Plus la formulation de la question met en cause l'interviewé, plus sa réponse tendra à être positive ou négative.

1. Est-il utile pour intensifier l'effort de guerre d'avoir des femmes dans l'armée ?

2. Conseilleriez-vous à votre fiancée de s'engager dans l'armée ?

3. Conseilleriez-vous à votre soeur de s'engager dans l'armée ?

Non :

1. 39%,

2. 57%,

3. 70%.

Plus la question concerne le sujet, plus celui-ci passe de l'expression d'une opinion publique à l'expression de son opinion personnelle (privée). C'est un biais bien connu, mais qui peut aussi être utilisé sciemment, notamment dans l'études des attitudes (création d'échelles) ou du locus of control (référent interne ou externe d'une opinion).

Déformation conservatrice

La déformation conservatrice, ou "complexe de Panurge", revêt deux aspects :

- attirance pour la réponse OUI,

- peur des changements.

(En février 1945, après la conférence de Yalta, le général De Gaulle avait refusé de se rendre à l'invitation du président Roosevelt aux USA).
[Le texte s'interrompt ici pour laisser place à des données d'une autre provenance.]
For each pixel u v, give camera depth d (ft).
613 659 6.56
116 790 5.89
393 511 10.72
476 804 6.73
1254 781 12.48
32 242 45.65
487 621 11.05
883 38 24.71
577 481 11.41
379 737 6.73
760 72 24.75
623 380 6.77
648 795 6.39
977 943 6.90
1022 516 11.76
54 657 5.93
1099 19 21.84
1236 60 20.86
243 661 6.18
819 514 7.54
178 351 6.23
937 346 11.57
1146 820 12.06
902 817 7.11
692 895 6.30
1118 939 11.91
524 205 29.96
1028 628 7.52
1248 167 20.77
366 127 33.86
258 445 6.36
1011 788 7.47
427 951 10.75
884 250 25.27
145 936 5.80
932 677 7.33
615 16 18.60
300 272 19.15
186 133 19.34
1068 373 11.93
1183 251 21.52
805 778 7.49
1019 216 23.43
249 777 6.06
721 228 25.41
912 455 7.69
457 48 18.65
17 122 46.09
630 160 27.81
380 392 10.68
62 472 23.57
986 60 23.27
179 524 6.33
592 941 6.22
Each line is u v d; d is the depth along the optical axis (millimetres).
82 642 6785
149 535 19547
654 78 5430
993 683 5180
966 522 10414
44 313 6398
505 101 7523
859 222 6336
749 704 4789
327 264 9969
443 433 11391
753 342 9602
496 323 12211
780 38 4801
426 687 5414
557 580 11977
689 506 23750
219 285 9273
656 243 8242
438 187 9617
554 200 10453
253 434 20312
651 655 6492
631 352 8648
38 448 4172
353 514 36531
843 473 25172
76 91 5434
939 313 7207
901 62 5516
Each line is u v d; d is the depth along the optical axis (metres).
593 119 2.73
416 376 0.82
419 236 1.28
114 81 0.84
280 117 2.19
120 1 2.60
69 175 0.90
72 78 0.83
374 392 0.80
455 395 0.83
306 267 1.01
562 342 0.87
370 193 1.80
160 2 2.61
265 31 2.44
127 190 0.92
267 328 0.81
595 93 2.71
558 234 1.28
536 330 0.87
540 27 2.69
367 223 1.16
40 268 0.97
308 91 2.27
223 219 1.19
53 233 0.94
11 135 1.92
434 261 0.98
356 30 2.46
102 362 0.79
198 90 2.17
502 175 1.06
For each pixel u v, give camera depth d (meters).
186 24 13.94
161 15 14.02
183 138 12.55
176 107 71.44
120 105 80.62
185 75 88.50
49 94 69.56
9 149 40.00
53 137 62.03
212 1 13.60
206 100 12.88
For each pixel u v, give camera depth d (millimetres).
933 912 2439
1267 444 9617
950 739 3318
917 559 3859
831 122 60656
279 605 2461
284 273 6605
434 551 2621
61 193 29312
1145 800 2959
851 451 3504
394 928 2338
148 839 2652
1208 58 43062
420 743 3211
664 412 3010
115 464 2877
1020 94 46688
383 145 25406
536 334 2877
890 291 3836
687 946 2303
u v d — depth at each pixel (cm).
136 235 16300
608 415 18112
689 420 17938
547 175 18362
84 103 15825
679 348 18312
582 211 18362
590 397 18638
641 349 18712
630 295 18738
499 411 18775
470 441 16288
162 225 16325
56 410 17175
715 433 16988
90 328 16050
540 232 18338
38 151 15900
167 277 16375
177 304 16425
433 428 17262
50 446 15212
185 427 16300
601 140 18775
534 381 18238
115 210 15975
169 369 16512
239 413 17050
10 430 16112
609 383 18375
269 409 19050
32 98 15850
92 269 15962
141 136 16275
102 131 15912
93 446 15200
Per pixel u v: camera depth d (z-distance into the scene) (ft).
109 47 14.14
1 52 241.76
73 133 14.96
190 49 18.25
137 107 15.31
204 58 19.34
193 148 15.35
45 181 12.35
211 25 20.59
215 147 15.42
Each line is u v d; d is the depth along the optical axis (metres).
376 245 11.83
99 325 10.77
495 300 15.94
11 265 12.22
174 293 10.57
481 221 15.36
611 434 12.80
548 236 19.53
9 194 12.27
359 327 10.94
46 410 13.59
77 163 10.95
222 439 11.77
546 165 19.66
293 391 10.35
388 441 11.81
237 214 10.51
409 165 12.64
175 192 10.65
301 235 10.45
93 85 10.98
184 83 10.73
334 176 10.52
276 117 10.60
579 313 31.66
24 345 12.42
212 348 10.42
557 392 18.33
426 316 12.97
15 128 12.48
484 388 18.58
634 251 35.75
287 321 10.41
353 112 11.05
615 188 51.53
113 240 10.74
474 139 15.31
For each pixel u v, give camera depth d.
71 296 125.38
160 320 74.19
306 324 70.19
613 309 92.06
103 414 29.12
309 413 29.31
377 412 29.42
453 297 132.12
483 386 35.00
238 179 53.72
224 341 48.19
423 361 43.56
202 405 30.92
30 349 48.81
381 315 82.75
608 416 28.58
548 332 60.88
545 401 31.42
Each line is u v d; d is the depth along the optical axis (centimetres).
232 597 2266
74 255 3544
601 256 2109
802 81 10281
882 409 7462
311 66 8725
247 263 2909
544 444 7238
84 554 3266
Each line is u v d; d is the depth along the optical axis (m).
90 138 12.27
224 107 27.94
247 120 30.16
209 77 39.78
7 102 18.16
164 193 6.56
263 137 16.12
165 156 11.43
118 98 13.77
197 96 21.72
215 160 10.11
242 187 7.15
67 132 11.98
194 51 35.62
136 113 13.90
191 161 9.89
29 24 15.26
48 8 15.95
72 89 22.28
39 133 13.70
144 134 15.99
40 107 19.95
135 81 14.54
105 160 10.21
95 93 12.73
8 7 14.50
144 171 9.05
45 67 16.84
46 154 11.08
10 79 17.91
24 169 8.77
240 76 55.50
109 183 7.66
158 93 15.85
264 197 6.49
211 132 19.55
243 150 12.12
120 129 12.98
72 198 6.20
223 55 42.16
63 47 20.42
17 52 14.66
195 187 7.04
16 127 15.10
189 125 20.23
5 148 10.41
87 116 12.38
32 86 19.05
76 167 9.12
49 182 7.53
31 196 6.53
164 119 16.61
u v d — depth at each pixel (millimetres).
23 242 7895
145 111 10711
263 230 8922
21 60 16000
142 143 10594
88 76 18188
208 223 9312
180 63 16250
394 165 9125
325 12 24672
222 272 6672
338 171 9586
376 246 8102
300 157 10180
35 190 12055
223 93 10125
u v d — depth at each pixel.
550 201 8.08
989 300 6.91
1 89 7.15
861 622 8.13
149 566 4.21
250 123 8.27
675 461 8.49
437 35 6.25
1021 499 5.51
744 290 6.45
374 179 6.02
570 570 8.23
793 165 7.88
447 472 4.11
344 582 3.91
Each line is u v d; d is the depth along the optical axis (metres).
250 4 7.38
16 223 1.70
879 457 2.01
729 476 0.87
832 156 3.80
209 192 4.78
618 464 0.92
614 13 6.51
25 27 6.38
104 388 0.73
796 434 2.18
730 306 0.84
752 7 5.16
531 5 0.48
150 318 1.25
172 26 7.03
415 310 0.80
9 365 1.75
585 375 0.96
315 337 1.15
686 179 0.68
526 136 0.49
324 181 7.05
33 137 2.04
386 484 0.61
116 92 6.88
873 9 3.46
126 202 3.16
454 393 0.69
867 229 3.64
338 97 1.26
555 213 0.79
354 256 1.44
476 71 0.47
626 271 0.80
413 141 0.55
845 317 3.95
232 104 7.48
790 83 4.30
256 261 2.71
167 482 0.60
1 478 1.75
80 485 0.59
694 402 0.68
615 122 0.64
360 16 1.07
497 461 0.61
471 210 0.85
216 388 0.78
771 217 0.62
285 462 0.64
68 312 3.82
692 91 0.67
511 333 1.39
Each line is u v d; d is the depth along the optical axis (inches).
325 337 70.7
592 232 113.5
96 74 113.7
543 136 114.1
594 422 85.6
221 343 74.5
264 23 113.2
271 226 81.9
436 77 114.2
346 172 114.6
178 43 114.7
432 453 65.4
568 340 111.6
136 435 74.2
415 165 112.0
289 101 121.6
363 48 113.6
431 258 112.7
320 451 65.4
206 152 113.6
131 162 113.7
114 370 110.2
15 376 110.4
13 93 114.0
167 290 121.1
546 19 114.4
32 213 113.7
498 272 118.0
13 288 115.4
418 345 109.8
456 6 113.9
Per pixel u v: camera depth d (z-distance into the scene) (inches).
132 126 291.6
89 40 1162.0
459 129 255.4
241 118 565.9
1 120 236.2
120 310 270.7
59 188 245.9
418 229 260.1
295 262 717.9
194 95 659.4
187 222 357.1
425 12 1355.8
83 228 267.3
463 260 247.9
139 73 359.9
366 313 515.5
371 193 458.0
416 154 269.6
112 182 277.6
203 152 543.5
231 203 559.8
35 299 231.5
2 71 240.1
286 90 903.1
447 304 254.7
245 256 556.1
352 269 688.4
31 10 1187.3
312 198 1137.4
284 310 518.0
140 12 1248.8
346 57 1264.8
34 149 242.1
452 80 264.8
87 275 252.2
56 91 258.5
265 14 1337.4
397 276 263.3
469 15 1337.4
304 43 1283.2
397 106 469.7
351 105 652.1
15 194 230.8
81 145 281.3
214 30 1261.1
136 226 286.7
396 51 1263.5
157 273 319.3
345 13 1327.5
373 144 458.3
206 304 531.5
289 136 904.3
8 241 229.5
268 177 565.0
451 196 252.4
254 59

1. Pensez-vous que le général De Gaulle aurait dû accepter l'invitation de Roosevelt ?

2. Pensez-vous que le général De Gaulle a eu raison de refuser l'invitation de Roosevelt ?

L'attitude d'approbation à l'égard de la conduite de De Gaulle consistait donc à répondre NON à la formulation 1 et OUI à la formulation 2.

1. Non 58%, Oui 27%, Sans op. 16%

2. Oui 63%, Non 15%, Sans op. 22%

Quel que soit le type de question posée la proportion des sujets est supérieure lorsqu'il s'agit d'approuver le comportement de De Gaulle. Les sujets ont tendance à fournir des réponses conservatrices, en accord avec les événements, plutôt que d'aller à contre-courant.

Le pourcentage des OUI est supérieur à celui des NON quelle que soit la formulation, alors qu'il devrait être à peu près identique ( - (-p) = p ). Les opinions en psychologie ne suivent pas les règles de l'algèbre (double négation). Le pourcentage d'approbation augmente lorsqu'il se traduit par une réponse OUI.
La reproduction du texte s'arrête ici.